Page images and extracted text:
───

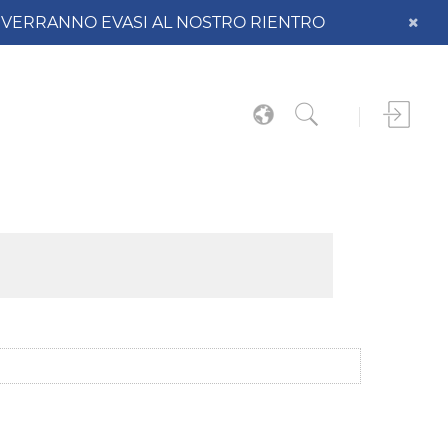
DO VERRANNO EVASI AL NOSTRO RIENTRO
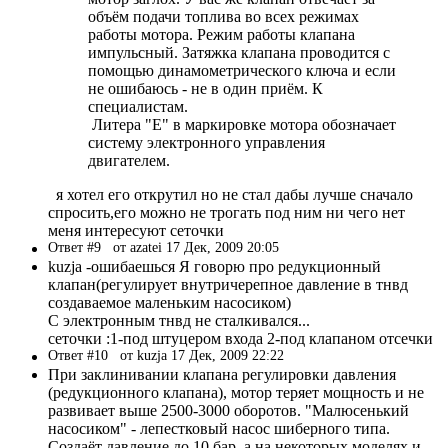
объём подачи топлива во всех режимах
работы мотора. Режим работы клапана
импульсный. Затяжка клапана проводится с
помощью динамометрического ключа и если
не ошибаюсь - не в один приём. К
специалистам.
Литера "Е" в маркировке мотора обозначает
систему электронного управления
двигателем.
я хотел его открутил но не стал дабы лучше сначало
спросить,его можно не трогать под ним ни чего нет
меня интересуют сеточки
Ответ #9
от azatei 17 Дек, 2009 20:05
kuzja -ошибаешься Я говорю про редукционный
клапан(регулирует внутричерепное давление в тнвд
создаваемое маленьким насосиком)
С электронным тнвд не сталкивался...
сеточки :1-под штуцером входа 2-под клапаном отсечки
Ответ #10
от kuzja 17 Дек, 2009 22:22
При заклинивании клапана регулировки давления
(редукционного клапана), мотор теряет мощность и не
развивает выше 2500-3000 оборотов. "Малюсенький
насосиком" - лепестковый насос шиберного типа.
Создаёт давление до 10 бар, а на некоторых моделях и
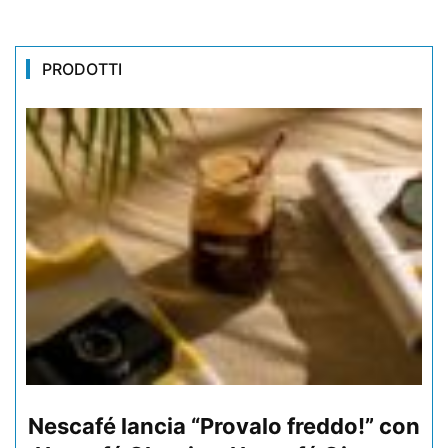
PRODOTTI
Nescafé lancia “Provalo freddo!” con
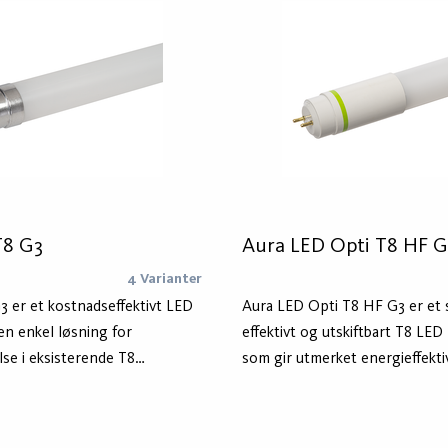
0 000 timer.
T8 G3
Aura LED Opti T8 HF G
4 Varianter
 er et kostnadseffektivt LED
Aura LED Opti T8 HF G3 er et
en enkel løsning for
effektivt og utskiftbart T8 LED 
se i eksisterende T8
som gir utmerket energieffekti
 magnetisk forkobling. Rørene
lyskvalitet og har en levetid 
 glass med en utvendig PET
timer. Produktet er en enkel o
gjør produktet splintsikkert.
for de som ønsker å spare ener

───

◆ How to complete this task ◆
Working from the records above, reproduce exactly the lines from the one with "я хотел его" through the last line, without the pictures.

◆ Expected answer ◆
я хотел его открутил но не стал дабы лучше сначало
спросить,его можно не трогать под ним ни чего нет
меня интересуют сеточки
Ответ #9
от azatei 17 Дек, 2009 20:05
kuzja -ошибаешься Я говорю про редукционный
клапан(регулирует внутричерепное давление в тнвд
создаваемое маленьким насосиком)
С электронным тнвд не сталкивался...
сеточки :1-под штуцером входа 2-под клапаном отсечки
Ответ #10
от kuzja 17 Дек, 2009 22:22
При заклинивании клапана регулировки давления
(редукционного клапана), мотор теряет мощность и не
развивает выше 2500-3000 оборотов. "Малюсенький
насосиком" - лепестковый насос шиберного типа.
Создаёт давление до 10 бар, а на некоторых моделях и
PRODOTTI
Nescafé lancia “Provalo freddo!” con
0 000 timer.
T8 G3
Aura LED Opti T8 HF G
4 Varianter
 er et kostnadseffektivt LED
Aura LED Opti T8 HF G3 er et
en enkel løsning for
effektivt og utskiftbart T8 LED 
se i eksisterende T8
som gir utmerket energieffekti
 magnetisk forkobling. Rørene
lyskvalitet og har en levetid 
 glass med en utvendig PET
timer. Produktet er en enkel o
gjør produktet splintsikkert.
for de som ønsker å spare ener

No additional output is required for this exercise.